How'd you find them Jackson? I'd love to culture foods... It'd be so much cheaper than buying frozen crap all the bloody time.


----------



## Jackson (Jan 30, 2009)

Ryan.Wilton said:


> How'd you find them Jackson? I'd love to culture foods... It'd be so much cheaper than buying frozen crap all the bloody time.

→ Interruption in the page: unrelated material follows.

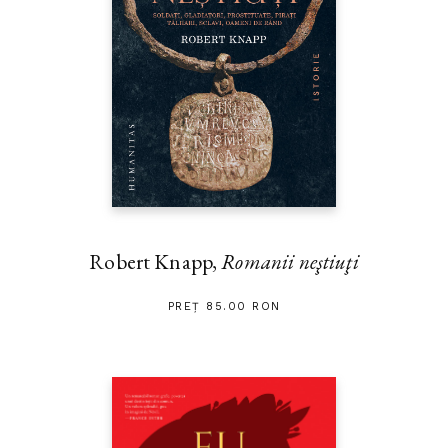
Robert Knapp,
Romanii neştiuţi
PREȚ 85.00 RON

Lots of reading and nasty and I mean nasty experiments. sometimes it would smell like dead body's but those were experiments gone wrong lol
I actually created the culture from scratch.


----------



## Ryan.Wilton (Dec 12, 2012)

Sounds good... gimme a break down so I can culture them too lolz. What's the things called in green water again?


----------



## zfarsh (Apr 7, 2011)

me too!!! not sure my wife will permit it though, i have to do it in secret.


----------



## Jackson (Jan 30, 2009)

When I feel like I have it down to a T I will share my methods. For now it's all experiments and I don't feel like it's fool proof.


----------



## Ryan.Wilton (Dec 12, 2012)

So... an experiment is a hypothesis, and if others can make the same results... then the proof will be show to you...

Now master Yoda says.... Over hand, the instuctions please, you must.


----------